Une autre colonie française, la France équinoxiale, est fondée en 1612 à l’emplacement de l’actuelle ville de São Luís, dans le Nord du Brésil. En 1614, ces Français sont expulsés du Brésil par les Portugais.
(1) Marco Zoppi est un analyste politique indépendant. Il est titulaire d’une maîtrise en Études africaines, de l’Université de Copenhague (Danemark).
(2) Voir ICI les archives de l’IBGE (équivalent de l’INSEE français)
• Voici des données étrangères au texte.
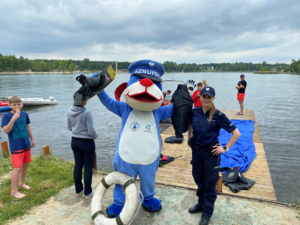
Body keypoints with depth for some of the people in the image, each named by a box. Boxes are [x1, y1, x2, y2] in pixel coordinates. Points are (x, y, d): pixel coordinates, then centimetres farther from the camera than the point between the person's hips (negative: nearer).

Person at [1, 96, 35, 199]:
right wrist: (13, 119, -30)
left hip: (26, 145, 5)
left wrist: (32, 139, 16)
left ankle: (22, 183, 41)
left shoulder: (24, 114, 1)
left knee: (25, 164, 18)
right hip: (16, 147, -5)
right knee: (18, 168, -3)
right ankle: (14, 191, 13)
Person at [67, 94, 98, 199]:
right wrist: (95, 136, 1)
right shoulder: (87, 113, -22)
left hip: (75, 141, 6)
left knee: (78, 165, 17)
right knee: (88, 167, 7)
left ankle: (78, 190, 30)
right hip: (87, 143, -6)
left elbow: (69, 128, 10)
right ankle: (88, 192, 19)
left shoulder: (70, 112, -2)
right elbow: (91, 131, -19)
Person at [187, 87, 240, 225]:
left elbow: (236, 133, -9)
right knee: (198, 179, 19)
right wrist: (189, 139, 12)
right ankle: (201, 204, 41)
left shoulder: (218, 115, -14)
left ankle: (207, 212, 27)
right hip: (196, 150, 4)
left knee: (210, 182, 9)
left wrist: (225, 148, -11)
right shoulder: (195, 112, -3)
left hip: (210, 153, -4)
(3) L’Alagoas est un petit État coincé entre le Pernambuco et Bahia, sur le littoral atlantique. Sa capitale est Maceió.
(4) Ilhéus est une commune brésilienne du littoral sud de l’État de Bahia, fondée en 1534. Elle est mondialement connue pour avoir servi de cadre aux romans de Jorge Amado comme Gabriela, Cravo e Canela.
(5) Op cité : Bennassar et Marin, Histoire du Brésil.
(6) Description de Duarte Coelho, premier donataire de la capitainerie héréditaire de Pernambouc et fondateur d’Olinda.
(7) Fidalgo (du galicien et portugais filho de algo) est un titre traditionnel de la noblesse portugaise qui désigne un membre de la noblesse, titrée ou non. On pourrait le comparer à la noblesse de robe française.
(8) Op cité : Bennassar et Marin, Histoire du Brésil.
(9) Frei Cristovão Severim de Lisboa, établi à São Luis de Maranhão fondateur de plusieurs couvents (São Luis, Bélem) et hôpitaux (Camutá, Caite et sur le fleuve Tocantins). Extrait d’une lettre au roi Jean IV.